Amara’s eyes filled with tears.

“He saved me,” Damian said. “Injected me with epinephrine. Steroids. Got me stable. Then he ran tests. Blood. Skin. Genetic markers. And he found it, a mutation. A rare, one-in-a-billion condition. My body doesn’t just reject touch. It fights it. Like it’s under attack.”

“And that’s when it started,” she said.

He nodded. “From that day on, I couldn’t be touched. Not even by a doctor. Not even by a nurse. A handshake left my hand swollen for days. A brush of fabric against my skin could trigger a reaction. I had to live in isolation. Full protective gear for staff. Sterile environment. No human contact.”

She reached for his hand, his gloved hand.

“And no one knew,” she said.

“No,” he said. “I buried my file. Made everyone sign NDAs. Voss included. I couldn’t let Victor know. If he found out I was allergic to human touch, if he knew I couldn’t shake a hand, couldn’t hug a client, couldn’t appear in public, he’d use it. Claim I was unstable. Unfit. He’d take everything.”

“And you never got justice,” she said.

Damian shook his head. “No evidence. The gas leak was ruled an accident. Victor played the grieving uncle. No one suspected him.”

“So you built it all yourself,” she said. “From nothing.”

He nodded. “Ten years. I turned my father’s million-dollar company into a billion-dollar empire. All from behind glass. From silence. From solitude.”

She looked at him, really looked.

And for the first time, she didn’t see a billionaire.

She saw a boy who had lost his parents.

A man who had been buried alive.

And a soul who had clawed his way out of the dark, alone.

Her stomach growled, loud, unmistakable.

Damian raised an eyebrow.

“I’m not hungry,” she said quickly.

Her stomach growled again.

He chuckled, low, soft, the first real sound of amusement she’d ever heard from him.

“I didn’t know you could lie that badly,” he said.

She blushed. “Okay, fine. I’m starving. But I’m not leaving to get food.”

“I’m hungry too,” he admitted. “And I’m not letting you suffer in silence.”

He reached for the bedside tablet, tapped a few commands.

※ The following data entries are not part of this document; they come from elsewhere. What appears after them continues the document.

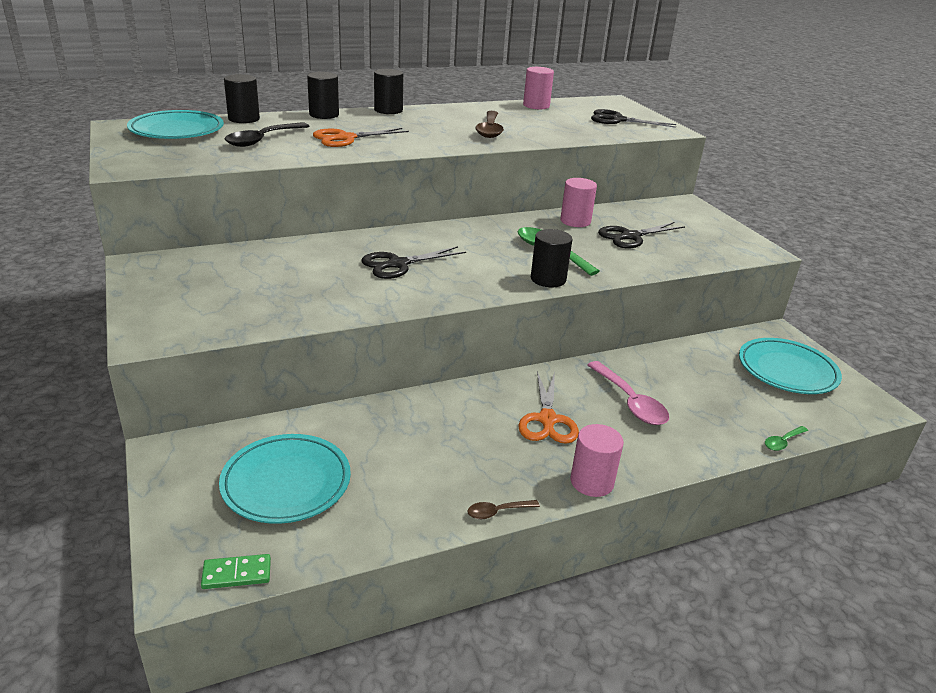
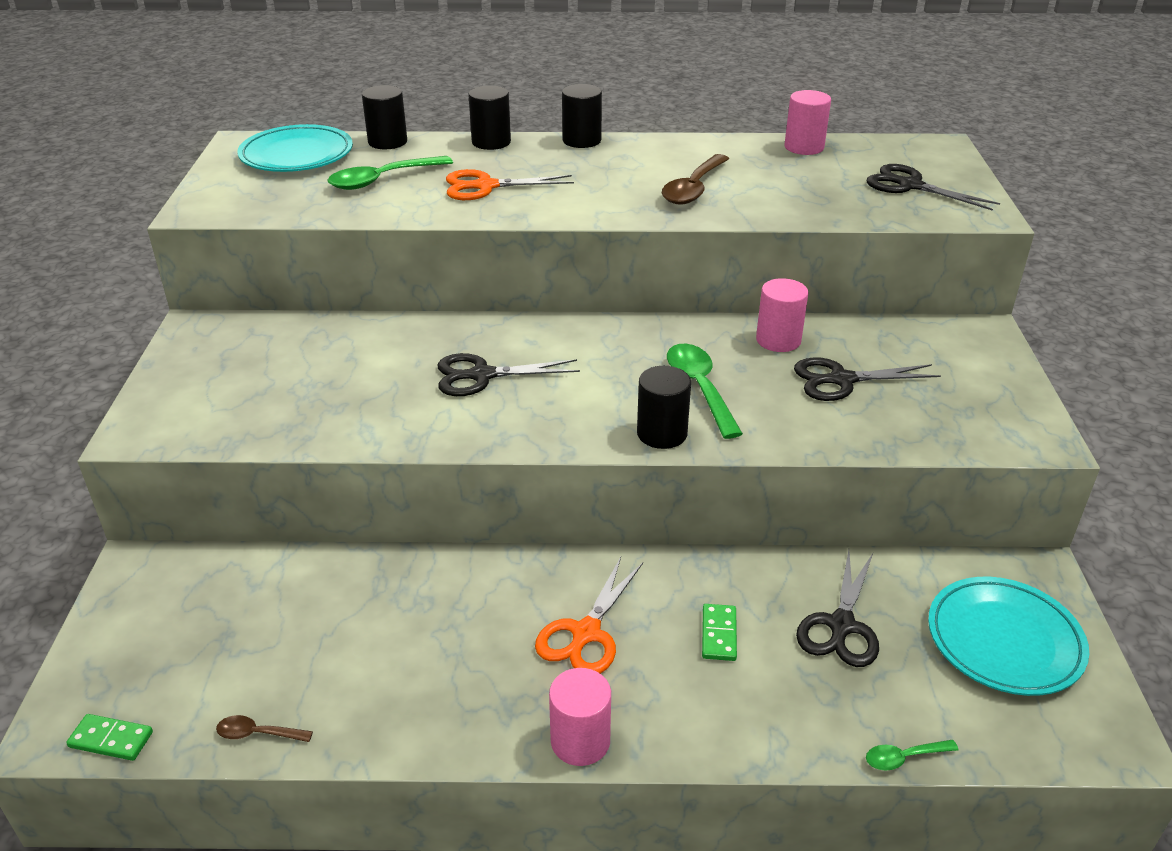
camera: 25 degrees right, 5 degrees up
(262, 140) = (382, 180): black spoon -> green spoon
(286, 483) = (228, 640): turquoise plate -> none
(497, 512) = (433, 748): brown spoon -> brown spoon (257, 734)
(630, 402) = (719, 634): pink spoon -> green domino
(696, 382) = (841, 625): none -> black scissors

“Niles,” he said into the speaker. “Order McDonald’s. Two Big Mac meals. Fries. Shakes. Bring them up.”

There was a pause.

Then Niles’ voice: “Sir, are you sure?”

“Yes, Niles. McDonald’s. Now.”

The line went dead.

Amara laughed. “The billionaire eats McDonald’s?”

“Only when I’m recovering from an allergic reaction and too tired to care about image,” he said dryly. “And only when it’s delivered by someone in a hazmat suit.”

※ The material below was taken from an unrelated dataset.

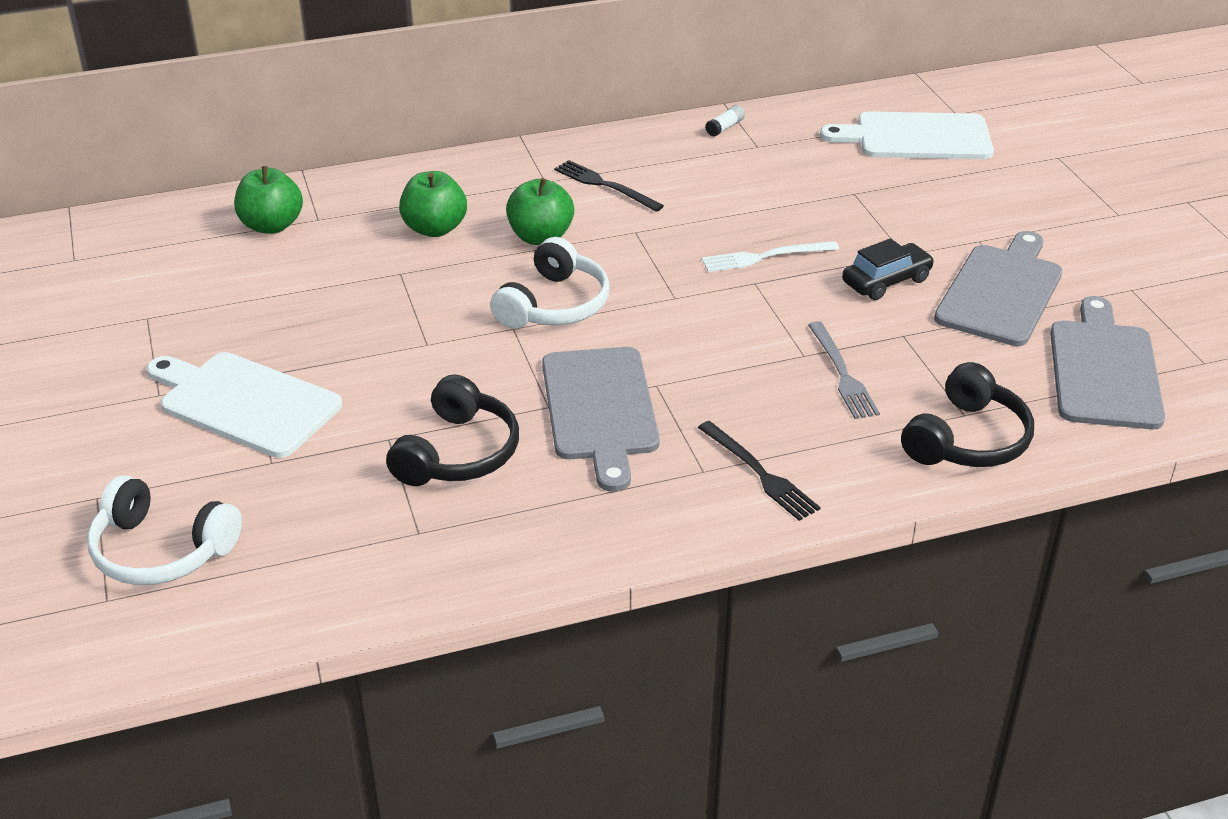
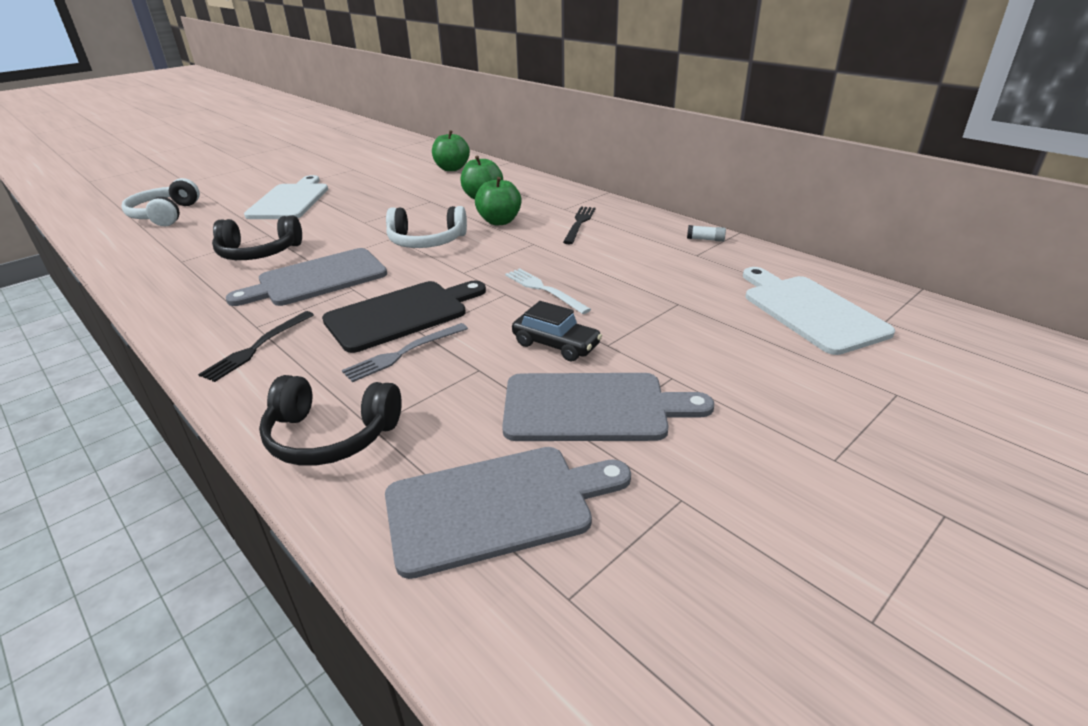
camera: 65 degrees right, 5 degrees down
(752, 360) = (401, 314): none -> black cutting board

She sat on the edge of the bed, careful not to touch him.

“Can I… have a hug?” he asked.

She didn’t hesitate.

She moved closer, slowly, carefully, and wrapped her arms around him.

He stiffened at first, old instincts screaming at him to pull away. But then, slowly, he relaxed. His head dipped to her shoulder. His hands, still gloved, rested lightly on her back.

She held him.

Not as a patient. Not as a project.

As a man who had lost everything.

As a man who had been alone for too long.

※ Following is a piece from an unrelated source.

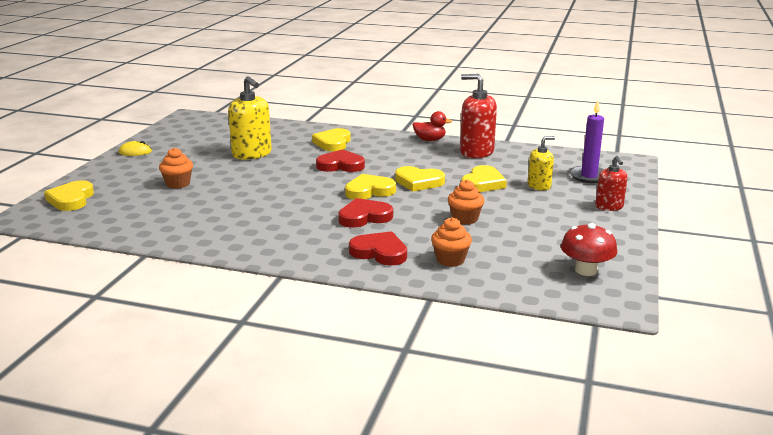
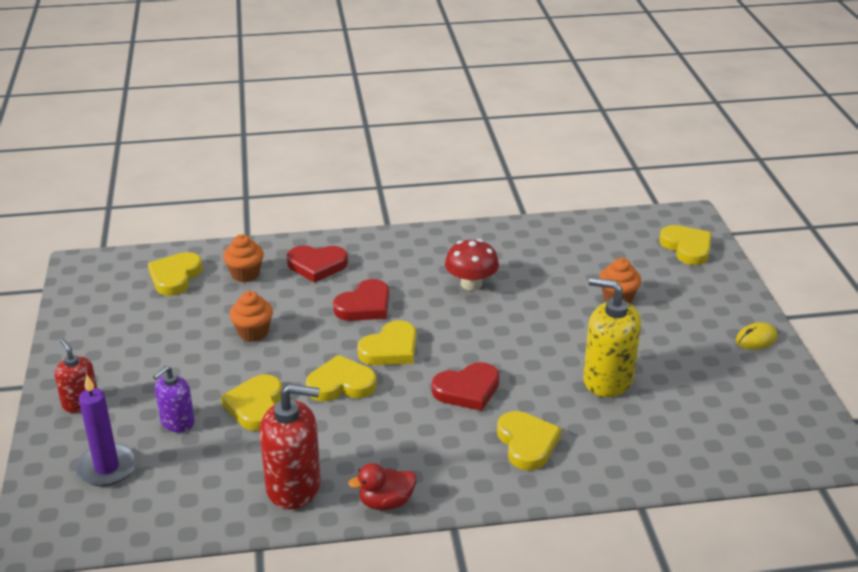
camera: 155 degrees right, 10 degrees up
(519, 272) = (175, 277): none -> yellow heart
(539, 186) = (177, 422): yellow soap dispenser -> purple soap dispenser
(586, 270) = (110, 295): red mushroom -> red mushroom (471, 284)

They stayed like that, longer than necessary. Longer than safe. Longer than wise.

Then, slowly, she pulled back.

But she didn’t let go.

Their faces were close. Too close.

His eyes locked onto hers, gray, deep, endless.

Her breath caught.

His thumb brushed her cheek.

And then, slowly, inevitably, they leaned in.

The world narrowed to the space between their lips.

Closer.

Closer.

Then, a knock.

The door opened.

Niles stood there, holding two McDonald’s bags, a look of profound discomfort on his face.

“Your food, sir. Miss Collins.”

They scrambled apart like teenagers caught sneaking.

Amara wiped her mouth, she hadn’t even kissed him, but her lips tingled anyway.

Damian cleared his throat, adjusting his collar, his cheeks faintly pink beneath the pallor.

“Set it on the table, Niles,” he said, voice rough.

“Of course, sir.” Niles placed the bags down, turned, and left without another word.

Silence.

Amara laughed, nervous, breathless.

Damian didn’t. But his eyes held something new.

Something warm.

Something alive.

Outside, the city pulsed.

Inside, two broken souls sat across from each other, unwrapping greasy burgers, sharing fries, and pretending they hadn’t just almost kissed.

But the truth hung in the air, thick and undeniable.

They were no longer just partners.

No longer just a transaction.

Something else was happening.

And neither of them knew how to stop it.